The initial velocity of adenine nucleotide exchange catalyzed by the reconstituted ADP-ATP carrier from beef heart mitochondria was measured under the influence of membrane potential and with different nucleotide distributions between the internal liposomal and the external buffer volume. Both Vmax and Km of adenine nucleotide uptake not only changed due to the applied potential but also depended on the respective nucleotide distribution. The rate equations for the ADP-ATP exchange under the various conditions were derived. These equations were simplified by assuming two alternative situations; either (a) af affinity type model, where the membrane potential influences only the affinity of the adenine nucleotide carrier toward ATP and ADP, or (b) a velocity type or distribution model, where the membrane potential modulates the rate constants of the ADP-ATP exchange.
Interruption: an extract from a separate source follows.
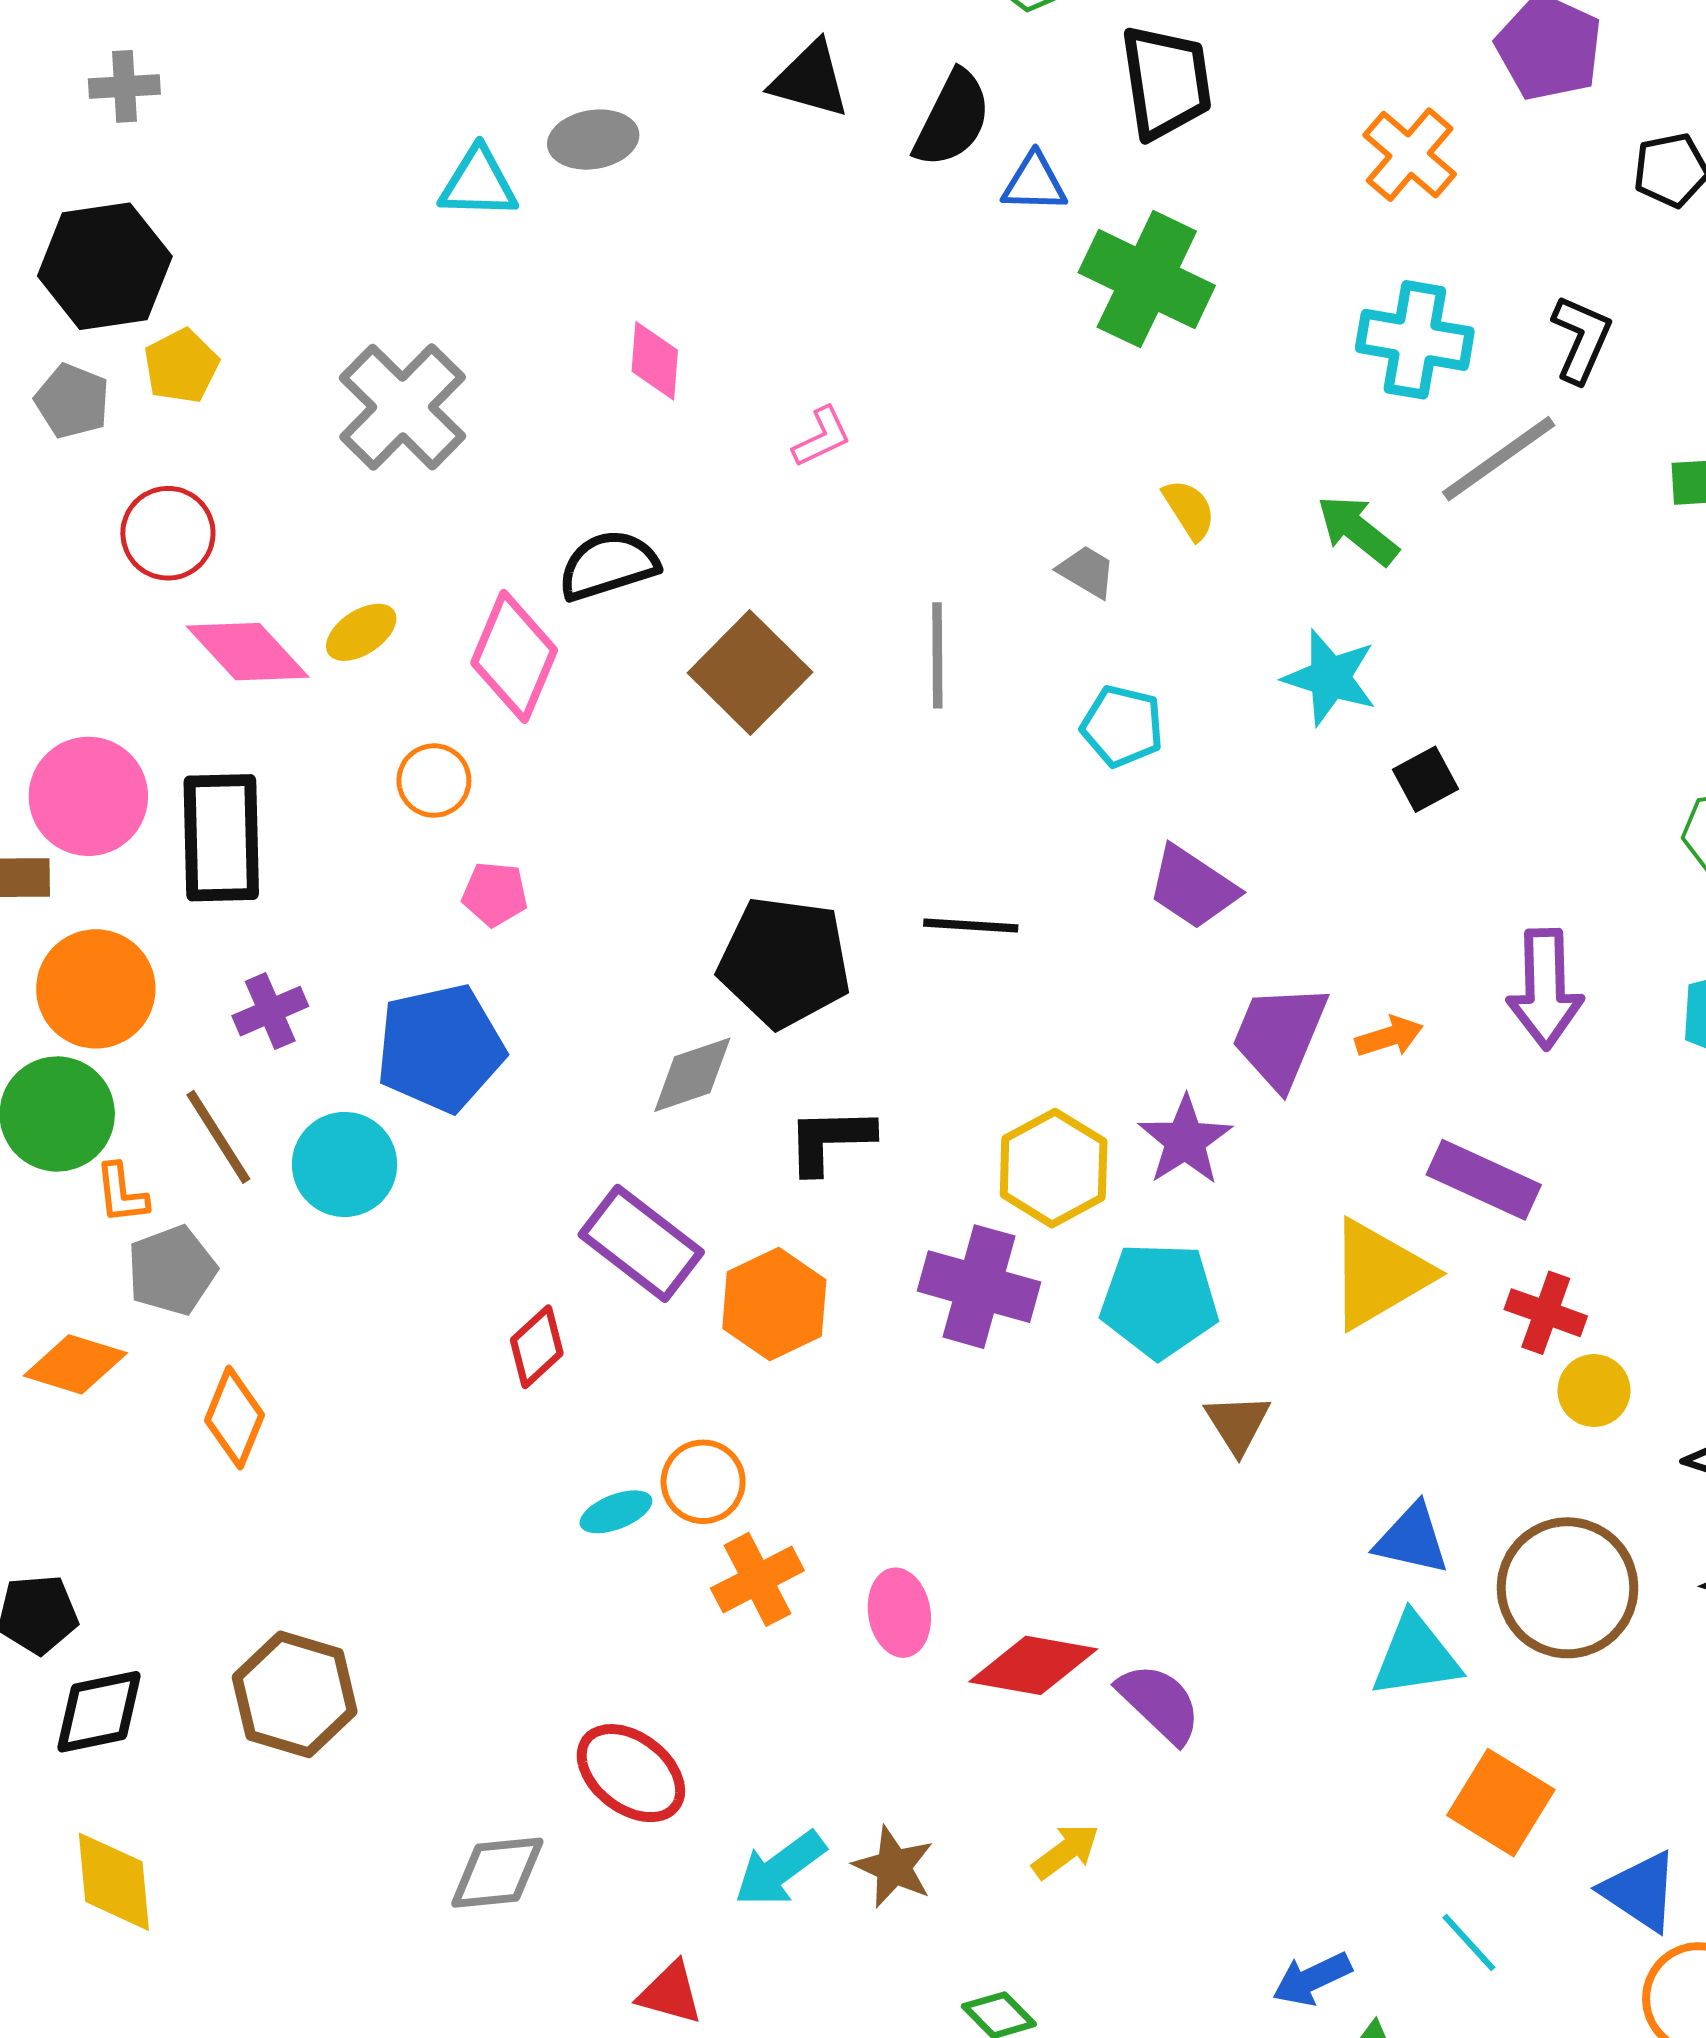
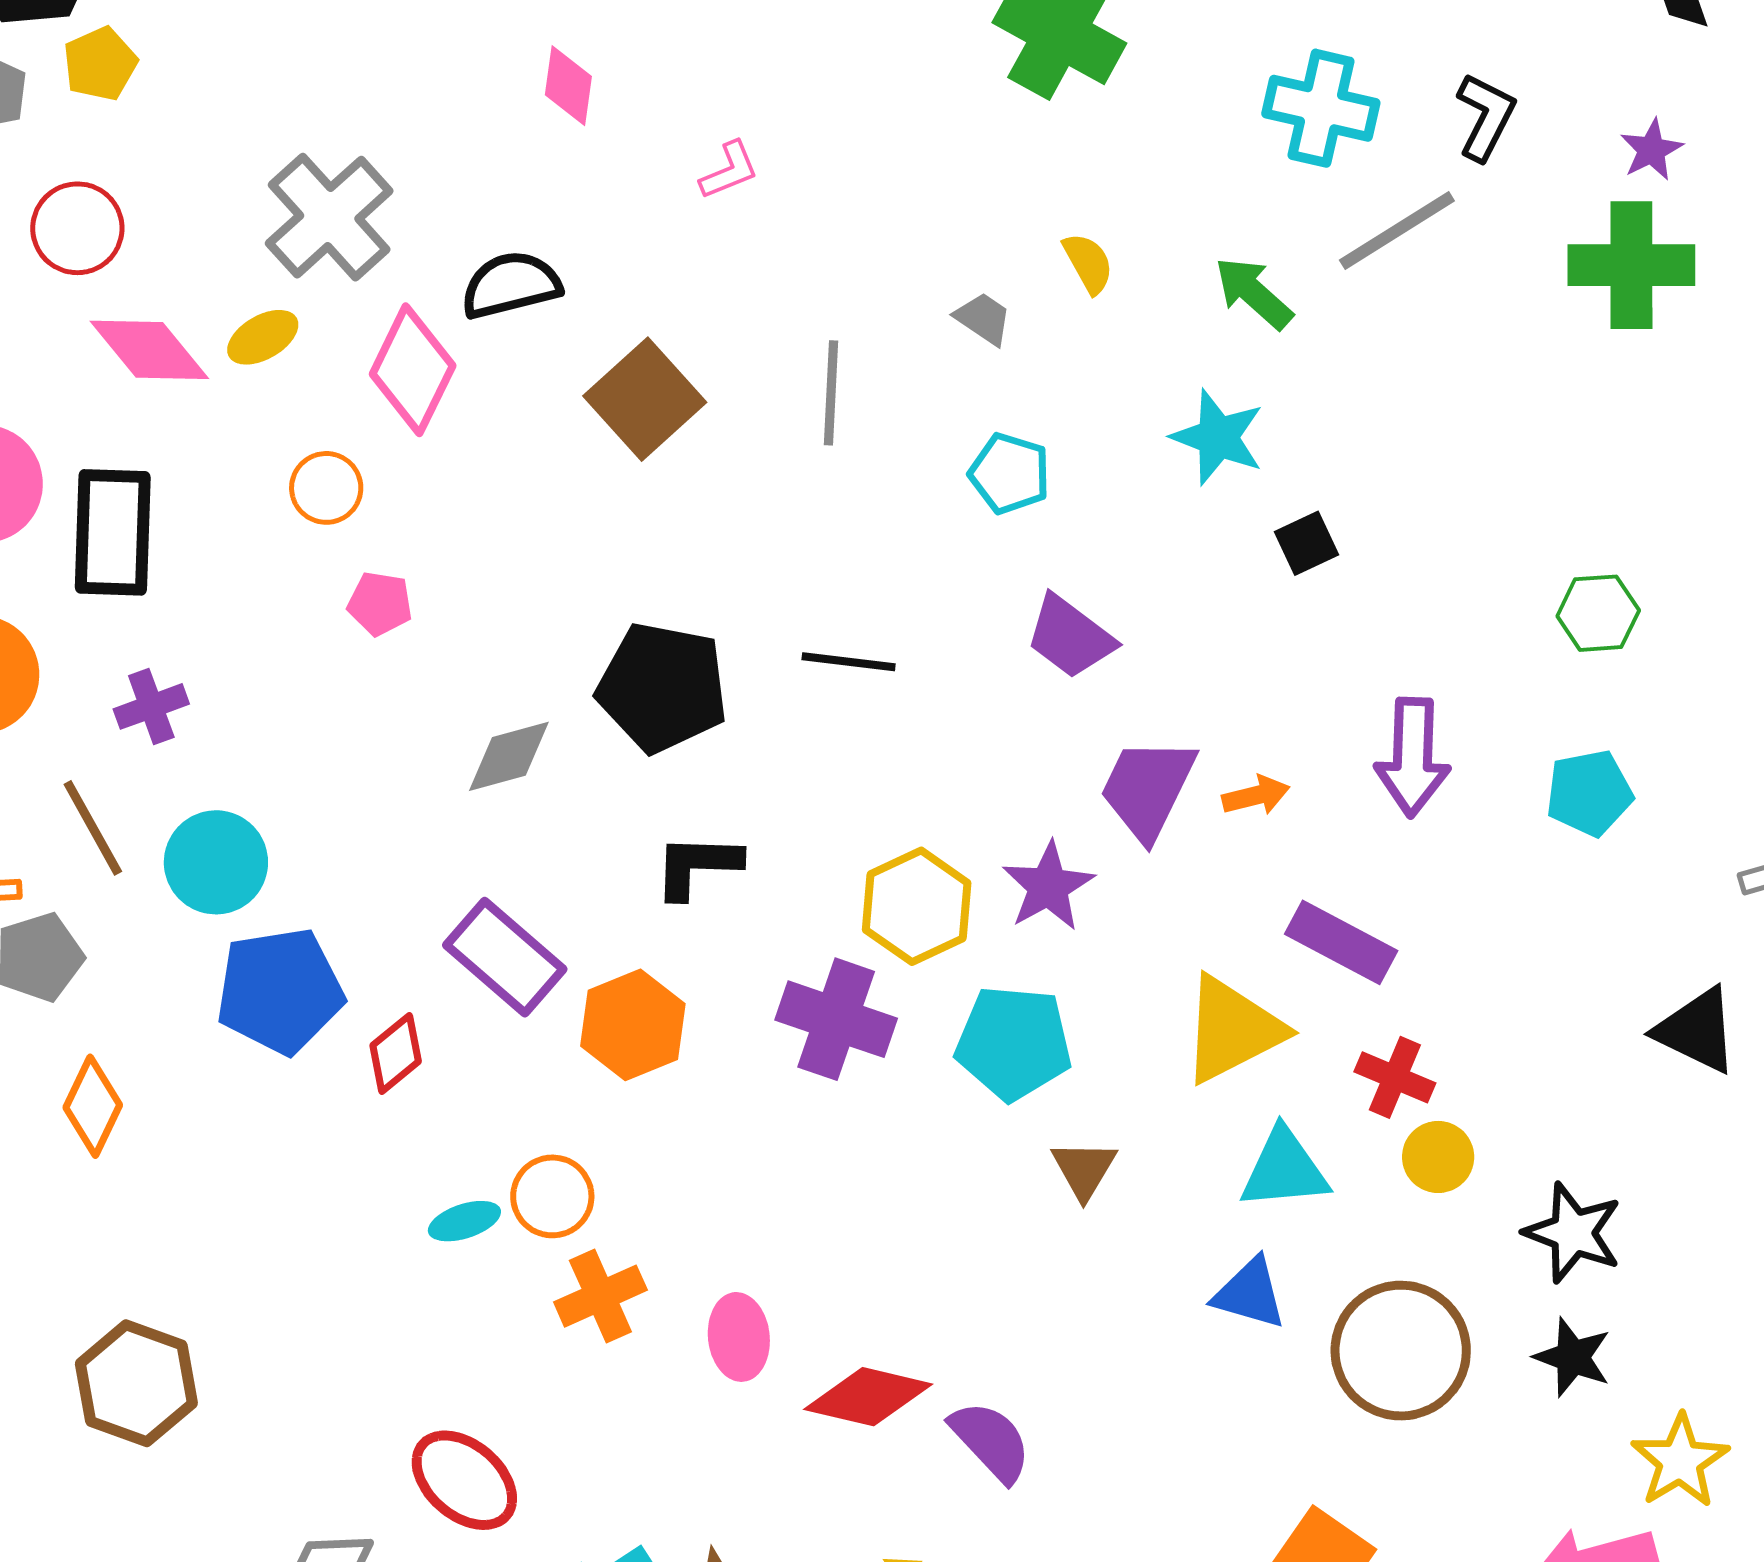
gray cross: (403, 407) -> (329, 217), moved
blue pentagon: (440, 1048) -> (280, 991), moved
gray diamond: (692, 1075) -> (509, 756), moved
cyan triangle: (1416, 1656) -> (1284, 1169), moved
On the basis of several simplifications in the reconstituted system, the rate equations could be solved and the rate constants and dissociation constants of the exchange in the "energized" and in the "deenergized" state could be calculated. These values were used to derive prediction tables for normalized exchange rates under different nucleotide distributions, which were then compared with the experimental data. Only the exchange rates predicted by the velocity-type model agreed with the measured values. On the basis of this model a definite asymmetry caused by the membrane potential could be seen. Whereas this asymmetry is not very pronounced in the case of carrier-ADP complexes, about 40 times more ATP-loaded binding sites face the outside of the vesicles in the energized state.